What you will do: In the records below, edit the lines from the one containing "subtitle Benutzung, Schritt" through the end of the records, replacing "Tiefschlaf" with "Ruhemodus" and leaving everything else unchanged. Return only those lines.

____

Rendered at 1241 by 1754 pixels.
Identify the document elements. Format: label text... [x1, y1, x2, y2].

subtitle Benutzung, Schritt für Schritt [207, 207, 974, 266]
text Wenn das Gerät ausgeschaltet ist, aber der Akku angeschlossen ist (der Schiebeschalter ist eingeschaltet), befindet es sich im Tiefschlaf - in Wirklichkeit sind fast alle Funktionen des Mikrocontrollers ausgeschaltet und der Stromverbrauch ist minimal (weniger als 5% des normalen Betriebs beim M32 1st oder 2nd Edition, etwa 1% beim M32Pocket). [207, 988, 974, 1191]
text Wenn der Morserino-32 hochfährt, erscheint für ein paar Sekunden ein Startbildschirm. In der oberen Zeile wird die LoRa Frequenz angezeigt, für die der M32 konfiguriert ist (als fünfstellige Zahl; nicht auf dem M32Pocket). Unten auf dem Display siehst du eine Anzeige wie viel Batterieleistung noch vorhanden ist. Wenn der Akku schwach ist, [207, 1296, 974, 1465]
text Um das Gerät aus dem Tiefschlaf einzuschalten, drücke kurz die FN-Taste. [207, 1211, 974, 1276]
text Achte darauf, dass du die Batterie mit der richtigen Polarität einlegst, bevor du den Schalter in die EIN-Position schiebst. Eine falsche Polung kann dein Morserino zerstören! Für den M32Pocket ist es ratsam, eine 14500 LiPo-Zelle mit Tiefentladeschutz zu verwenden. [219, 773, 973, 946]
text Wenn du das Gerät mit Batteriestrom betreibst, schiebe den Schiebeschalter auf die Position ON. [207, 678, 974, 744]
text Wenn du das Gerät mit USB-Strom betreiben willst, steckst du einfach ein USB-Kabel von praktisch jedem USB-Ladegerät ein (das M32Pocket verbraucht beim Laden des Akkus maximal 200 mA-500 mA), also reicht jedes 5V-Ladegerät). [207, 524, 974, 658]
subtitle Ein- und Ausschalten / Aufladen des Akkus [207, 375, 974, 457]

____

Expected answer:
subtitle Benutzung, Schritt für Schritt [207, 207, 974, 266]
text Wenn das Gerät ausgeschaltet ist, aber der Akku angeschlossen ist (der Schiebeschalter ist eingeschaltet), befindet es sich im Ruhemodus - in Wirklichkeit sind fast alle Funktionen des Mikrocontrollers ausgeschaltet und der Stromverbrauch ist minimal (weniger als 5% des normalen Betriebs beim M32 1st oder 2nd Edition, etwa 1% beim M32Pocket). [207, 988, 974, 1191]
text Wenn der Morserino-32 hochfährt, erscheint für ein paar Sekunden ein Startbildschirm. In der oberen Zeile wird die LoRa Frequenz angezeigt, für die der M32 konfiguriert ist (als fünfstellige Zahl; nicht auf dem M32Pocket). Unten auf dem Display siehst du eine Anzeige wie viel Batterieleistung noch vorhanden ist. Wenn der Akku schwach ist, [207, 1296, 974, 1465]
text Um das Gerät aus dem Ruhemodus einzuschalten, drücke kurz die FN-Taste. [207, 1211, 974, 1276]
text Achte darauf, dass du die Batterie mit der richtigen Polarität einlegst, bevor du den Schalter in die EIN-Position schiebst. Eine falsche Polung kann dein Morserino zerstören! Für den M32Pocket ist es ratsam, eine 14500 LiPo-Zelle mit Tiefentladeschutz zu verwenden. [219, 773, 973, 946]
text Wenn du das Gerät mit Batteriestrom betreibst, schiebe den Schiebeschalter auf die Position ON. [207, 678, 974, 744]
text Wenn du das Gerät mit USB-Strom betreiben willst, steckst du einfach ein USB-Kabel von praktisch jedem USB-Ladegerät ein (das M32Pocket verbraucht beim Laden des Akkus maximal 200 mA-500 mA), also reicht jedes 5V-Ladegerät). [207, 524, 974, 658]
subtitle Ein- und Ausschalten / Aufladen des Akkus [207, 375, 974, 457]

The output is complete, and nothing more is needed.